== PAGE TEXT
Still want to be a pirate? On which end of the plank do you place yourself? [Walking the Plank, Howard Pyle, 1887]
So, let me be out front with it – I don’t like pirates.
Let’s be honest here, that for all of the “Arghhh!” whooping good-time grog drinking and hearty sea chanty singing, pirates and the act of piracy are still nothing that any modern person should want to share the same planet with. If I press the point I think you will have to agree with me – so I will.
In my previous post, JamCracker-Punk-Rock-Piracy, I wrote:
To be accurate and honest, pirate culture, real pirate culture, was and is to this day a very slope-browed-retro-troglodyte affair, one that organizes itself around personal enrichment at the expense of others and that produces nothing. The pirate way of life, its economy and culture being based upon – well, piracy – a kind of kleptoparasitism. Piracy, you know, sailing your heavily armed warship up along side an unarmed merchantman and forcing the crew of that vessel to give up their cargo and or their ship – or die. You might also maroon, kidnap and hold for ransom, impress, enslave, or simply murder any member of that crew you saw fit. Of course some members of pirated ships’ crews did in fact turn around and enthusiastically join the pirate crew themselves, apparently seeing a much greater opportunity for economic advancement, and prospects for a longer life than by joining the officers of their erstwhile vessel in the long boat as they are pushed out to sea. Everybody wants to be a pirate [sic].
I have to say, being a sometimes yachtsman, I find the whole notion of pirates and piracy intrinsically loathsome, and have a hard time understanding their current appeal in pop-culture. To me, the fascination with even of the debased, neo-lifestyle-anarchist-Johnny Depp-rock’n’roll-pirate presented to us in mass media is pretty hard to wrap my brain around, its so retro, so tacky. People want to reenact this? Why?? Then I remember the [under reported] accounts of four American yachtsmen murdered by Somali pirates aboard their 58ft sloop Quest in 2011 and I get pissed. There is only one word I would like to use to describe pirates – chum.
Ironically the website of Jean and Scott Adam www.svquest.com is still live on the internet at the time of this writing and makes no reference to their deaths. You can still stumble across the late retired couple’s ’round-the-world multi-cultural adventures and never realize that they met their deaths in the forward cabin of their sloop at the hands of Somali pirates within weeks of their last update.
This is the modern world.
Here are the words, as reported to Reuters, of the commander of the pirate organization, a man known only as Mohamud, that was responsible for the murders of Americans: Scott Adam, Jean Adam, Phyllis Macay and Robert Riggle four days after seizing the Americans’ sailboat.
“Our colleagues called us this morning, that they were being attacked by a US warship. We ordered our comrades to kill the four Americans before they got killed.”
In game theory, the study of decision making, there are three general categories of games: positive-sum games [win-win solutions], zero-sum games [I-win-you-lose solutions], and negative-sum games [I win or we-both-lose solutions] the most slope-browed-retro-troglodyte of all possible game solutions is of course the negative-sum game. Of all three types of games which type of game strategy do you think Mohamud, was playing? which game playing strategy do you think is most emblematic of Piracy as a meme? and which game playing strategy would you like to see encouraged in the world?
====
== PROVIDED MATERIAL
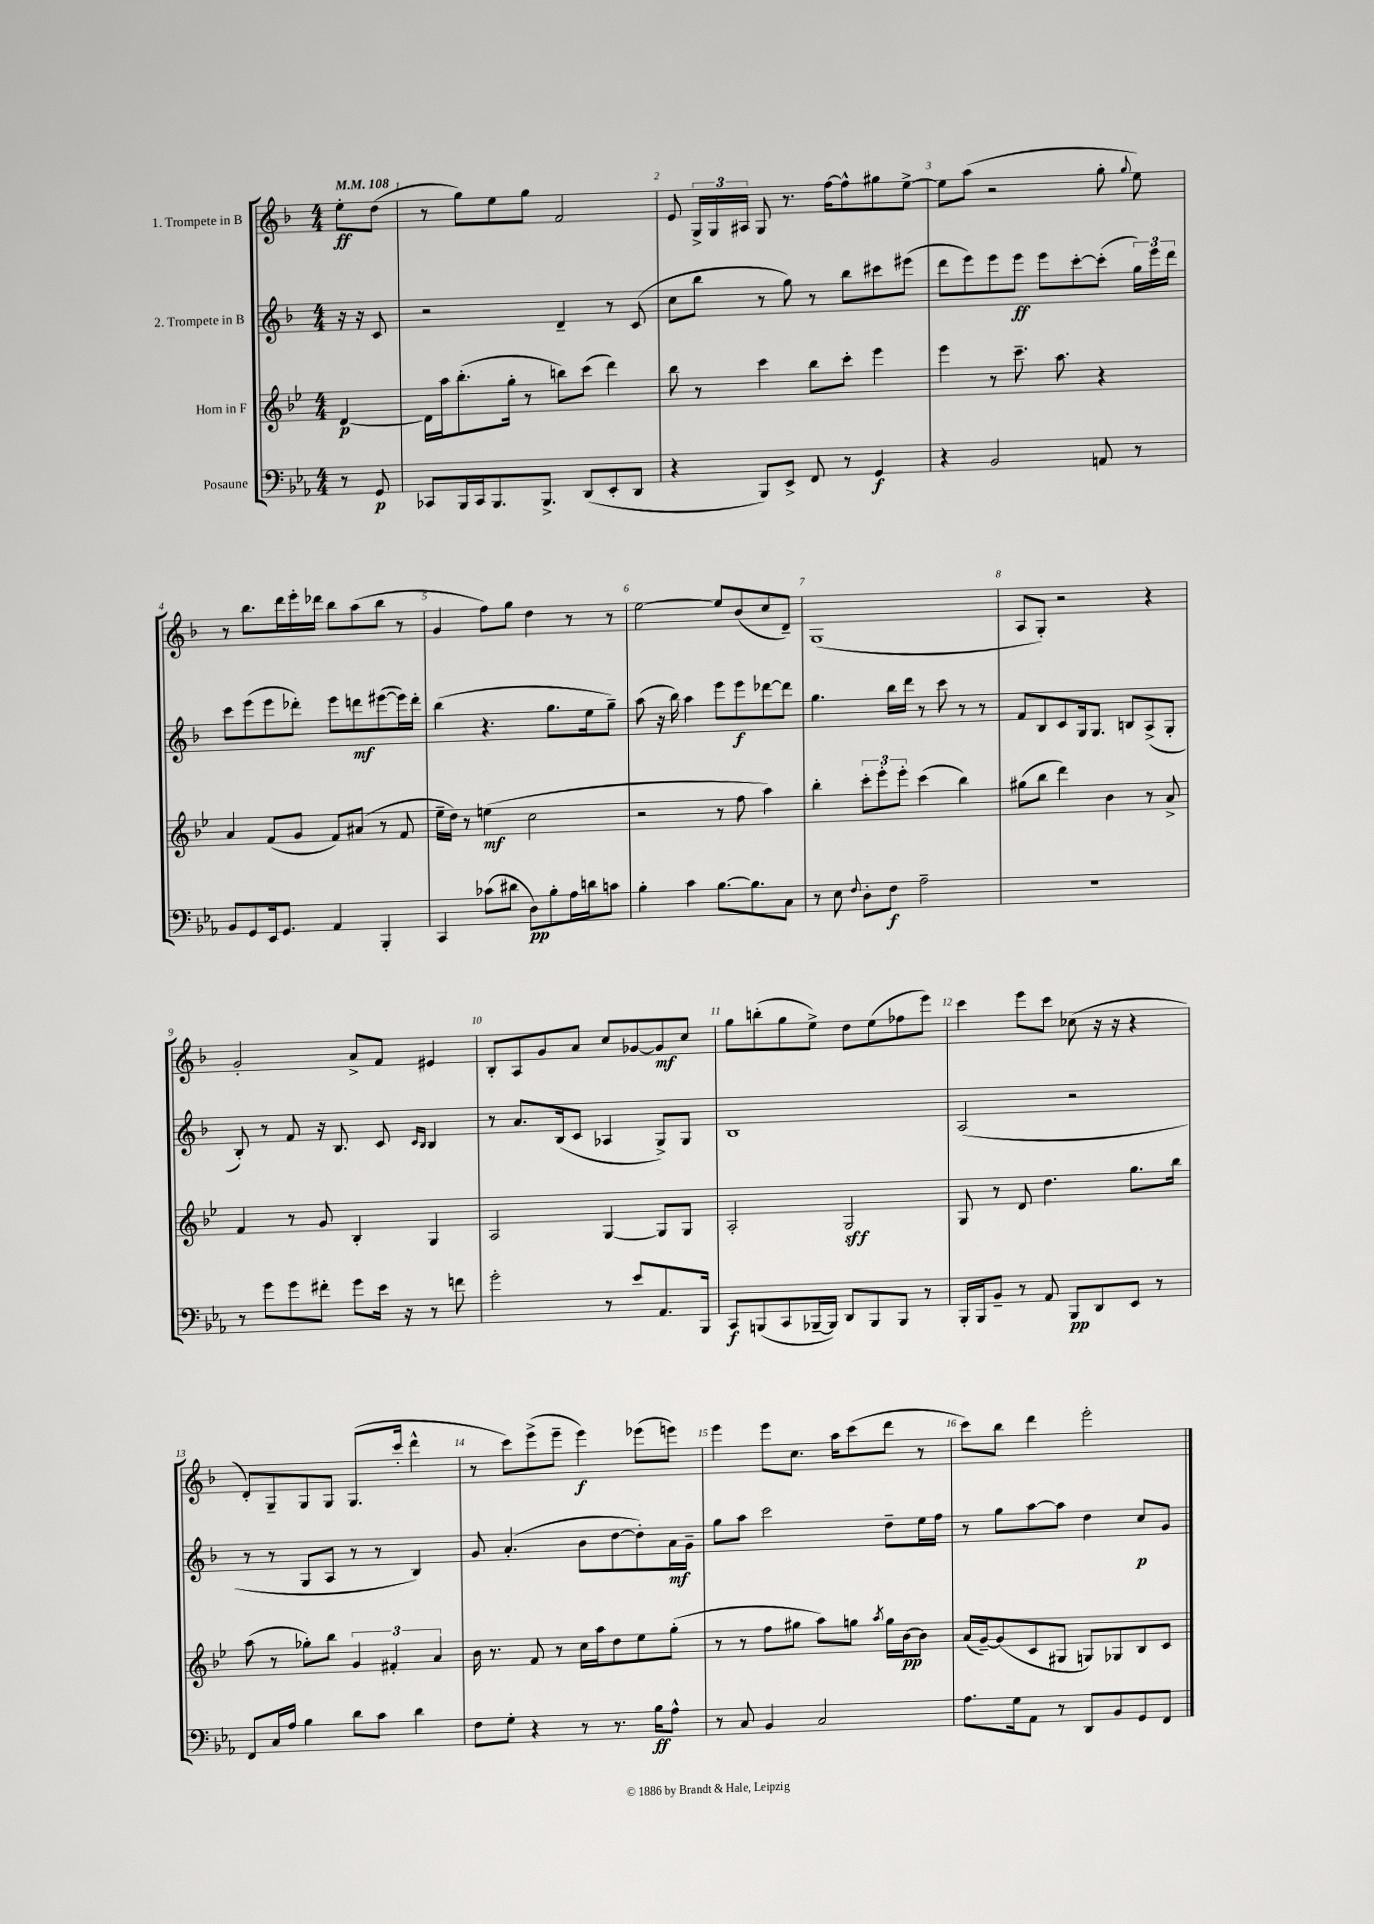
<<
\new StaffGroup <<
\new Staff = "s0" \with { instrumentName = "1. Trompete in B" } {
    \clef treble \key f \major \numericTimeSignature \time 4/4 \partial 4 \tempo 4 = 108
    \autoBeamOff e''8[-.\ff d''8]( |
    r8 g''8[) e''8 g''8] f'2 |
    e'8 \tuplet 3/2 { g16[-> g16 ais16] } g8 r8. f''16[~ f''8-^ gis''8 e''8]~-> |
    e''8[ a''8]( r2 g''8-. \appoggiatura { g''8 } e''8) |
    r8 bes''8.[ d'''16 e'''16-. des'''16] bes''8[ a''8( bes''8] r8 |
    g'4 f''8[) g''8] d''4 r8 r8 |
    e''2~ e''8[ bes'8( c''8 d'8]--) |
    g1( |
    a8[ g8]-.) r2 r4 |
    g'2-. a'8[-> f'8] eis'4 |
    bes8[-. a8 g'8 a'8] c''8[ ges'8~ ges'8\mf c''8] |
    g''8[ b''8-.( g''8 e''8]->) d''8[ e''8( fes''8 e'''8]) |
    c'''4 e'''8[ c'''8] ces''8( r16 r16 r4 |
    d'8[-.) g8-- g8 g8] g8.[( c'''16]-. d'''4-^ |
    r8 c'''8[) e'''8->( e'''8]-- e'''4\f) ees'''8[( e'''8]) |
    e'''4 e'''8[ c''8.] a''16[ c'''8( d'''8] r8 |
    c'''8[) bes''8] d'''4 e'''2-. \bar "|." |
}
\new Staff = "s1" \with { instrumentName = "2. Trompete in B" } {
    \clef treble \key f \major \numericTimeSignature \time 4/4 \partial 4
    \autoBeamOff r16 r16 c'8 |
    r2 d'4-- r8 c'8( |
    c''8[ bes''8] r8 g''8) r8 bes''8[ cis'''8 eis'''8]( |
    d'''8[ e'''8) e'''8 e'''8]\ff e'''8[ c'''8~-. c'''8]-.( \tuplet 3/2 { g''16[) e'''16 d'''16] } |
    c'''8[ e'''8( e'''8 des'''8]-.) e'''8[ d'''8\mf eis'''8~( eis'''16) d'''16]-. |
    bes''4( r4. g''8.[ e''16 g''8]--) |
    a''8( r16 bes''16) a''4 e'''8[ e'''8\f des'''8~ des'''8] |
    g''4. bes''16[ d'''16] r8 c'''8 r8 r8 |
    f'8[ bes8 c'8 g16 g8.] b8[ a8->( g8]-. |
    bes8-.) r8 f'8 r16 bes8. c'8 \grace { c'16[ bes16] } bes4 |
    r8 a'8.[ bes16( c'8] aes4 g8[->) g8] |
    bes1 |
    a2( r2 |
    r8 r8 g8[ a8] r8 r8 bes4) |
    g'8 a'4.-.( bes'8[ d''8~ d''8-.) a'16\mf g'16]-- |
    g''8[ a''8] c'''2 d''8[-- e''16 f''16] |
    r8 g''8[ a''8~ a''8] d''4 c''8[\p g'8] \bar "|." |
}
\new Staff = "s2" \with { instrumentName = "Horn in F" } {
    \clef treble \key bes \major \numericTimeSignature \time 4/4 \partial 4
    \autoBeamOff d'4~\p |
    d'16[ a''16 bes''8.-.( g''16]-. r8 b''8[) c'''8]( d'''4) |
    bes''8 r8 c'''4 bes''8[ c'''8]-. ees'''4 |
    ees'''4 r8 c'''8.-- a''8. r4 |
    a'4 f'8[( g'8] f'8[) ais'8]( r8 f'8 |
    ees''16[-- d''16]) r8 e''4\mf( c''2 |
    r2 r8 f''8 a''4) |
    bes''4-. \tuplet 3/2 { c'''8[-. ees'''8-. ees'''8]-. } c'''4( bes''4) |
    gis''8[( bes''8] d'''4) bes'4 r8 a'8-> |
    f'4 r8 g'8 bes4-. g4 |
    a2 g4~ g8[ g8] |
    a2-. g2\sff |
    g8 r8 d'8 d''4. g''8.[ bes''16] |
    a''8( r8 ges''8[-.) bes''8] \tuplet 3/2 { g'4 fis'4-. a'4 } |
    bes'16 r8. f'8 r8 c''16[ a''16 d''8 ees''8 g''8]-.( |
    r8 r8 f''8[ gis''8] a''8[) g''8] \acciaccatura { a''8 } g''16[ bes'16~\pp bes'8] |
    a'16[( g'16~--) g'8( c'8 gis8] g8[) ges8 bes8 c'8] \bar "|." |
}
\new Staff = "s3" \with { instrumentName = "Posaune" } {
    \clef bass \key ees \major \numericTimeSignature \time 4/4 \partial 4
    \autoBeamOff r8 g,8\p |
    ces,8[ bes,,16 ces,16 bes,,8. bes,,8.]-> d,8[( ees,8-. d,8] |
    r4 bes,,8[) ees,8]-> f,8 r8 g,4\f |
    r4 bes,2 a,8 r8 |
    bes,8[ g,8 ees,16 g,8.] aes,4 bes,,4-. |
    c,4 ces'8[( dis'8] d8[\pp) bes8-. aes16 d'16 c'8] |
    bes4-. c'4 bes8.[~ bes8. c8] |
    r8 ees8 \appoggiatura { f8 } d8[-. f8]\f aes2-- |
    R1 |
    r8 g'8[ g'8 fis'8]-. g'8[ ees'16] r16 r8 f'8 |
    g'2-. r8 ees'8[ aes,8. bes,,16] |
    c,8[\f b,,8( c,8 bes,,16~-- bes,,16]) d,8[ bes,,8 bes,,8] r8 |
    bes,,16[-. bes,,16 bes,8]-- r8 aes,8 bes,,8[\pp d,8 ees,8] r8 |
    f,8[ c16 aes16] bes4 d'8[ c'8] d'4 |
    f8[ g8]-. r4 r8 r8. bes16[\ff aes8]-^ |
    r8 c8 bes,4 c2 |
    aes8.[ g16 aes,8] r8 d,8[ bes,8 g,8 f,8] \bar "|." |
}
>>
>>
\layout { \context { \Score \override BarNumber.break-visibility = ##(#f #t #t) barNumberVisibility = #all-bar-numbers-visible } }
====
> **REQUIRED ACTIONS**
1/ According to the pirate post, what was the name of the sloop aboard which the four American yachtsmen were murdered?
2/ Express the part of the records that opens at their first line and closes with the line containing "g'8 a'4.-.( bes'8[ d''8~" as a JSON list of strings, one per line, with blank lines omitted. Leave the pictures out of the answer.

> **SOLUTION LIST**
1/ Their 58ft sloop was named Quest.

2/
[
  "<<",
  "\\new StaffGroup <<",
  "\\new Staff = \"s0\" \\with { instrumentName = \"1. Trompete in B\" } {",
  "    \\clef treble \\key f \\major \\numericTimeSignature \\time 4/4 \\partial 4 \\tempo 4 = 108",
  "    \\autoBeamOff e''8[-.\\ff d''8]( |",
  "    r8 g''8[) e''8 g''8] f'2 |",
  "    e'8 \\tuplet 3/2 { g16[-> g16 ais16] } g8 r8. f''16[~ f''8-^ gis''8 e''8]~-> |",
  "    e''8[ a''8]( r2 g''8-. \\appoggiatura { g''8 } e''8) |",
  "    r8 bes''8.[ d'''16 e'''16-. des'''16] bes''8[ a''8( bes''8] r8 |",
  "    g'4 f''8[) g''8] d''4 r8 r8 |",
  "    e''2~ e''8[ bes'8( c''8 d'8]--) |",
  "    g1( |",
  "    a8[ g8]-.) r2 r4 |",
  "    g'2-. a'8[-> f'8] eis'4 |",
  "    bes8[-. a8 g'8 a'8] c''8[ ges'8~ ges'8\\mf c''8] |",
  "    g''8[ b''8-.( g''8 e''8]->) d''8[ e''8( fes''8 e'''8]) |",
  "    c'''4 e'''8[ c'''8] ces''8( r16 r16 r4 |",
  "    d'8[-.) g8-- g8 g8] g8.[( c'''16]-. d'''4-^ |",
  "    r8 c'''8[) e'''8->( e'''8]-- e'''4\\f) ees'''8[( e'''8]) |",
  "    e'''4 e'''8[ c''8.] a''16[ c'''8( d'''8] r8 |",
  "    c'''8[) bes''8] d'''4 e'''2-. \\bar \"|.\" |",
  "}",
  "\\new Staff = \"s1\" \\with { instrumentName = \"2. Trompete in B\" } {",
  "    \\clef treble \\key f \\major \\numericTimeSignature \\time 4/4 \\partial 4",
  "    \\autoBeamOff r16 r16 c'8 |",
  "    r2 d'4-- r8 c'8( |",
  "    c''8[ bes''8] r8 g''8) r8 bes''8[ cis'''8 eis'''8]( |",
  "    d'''8[ e'''8) e'''8 e'''8]\\ff e'''8[ c'''8~-. c'''8]-.( \\tuplet 3/2 { g''16[) e'''16 d'''16] } |",
  "    c'''8[ e'''8( e'''8 des'''8]-.) e'''8[ d'''8\\mf eis'''8~( eis'''16) d'''16]-. |",
  "    bes''4( r4. g''8.[ e''16 g''8]--) |",
  "    a''8( r16 bes''16) a''4 e'''8[ e'''8\\f des'''8~ des'''8] |",
  "    g''4. bes''16[ d'''16] r8 c'''8 r8 r8 |",
  "    f'8[ bes8 c'8 g16 g8.] b8[ a8->( g8]-. |",
  "    bes8-.) r8 f'8 r16 bes8. c'8 \\grace { c'16[ bes16] } bes4 |",
  "    r8 a'8.[ bes16( c'8] aes4 g8[->) g8] |",
  "    bes1 |",
  "    a2( r2 |",
  "    r8 r8 g8[ a8] r8 r8 bes4) |",
  "    g'8 a'4.-.( bes'8[ d''8~ d''8-.) a'16\\mf g'16]-- |"
]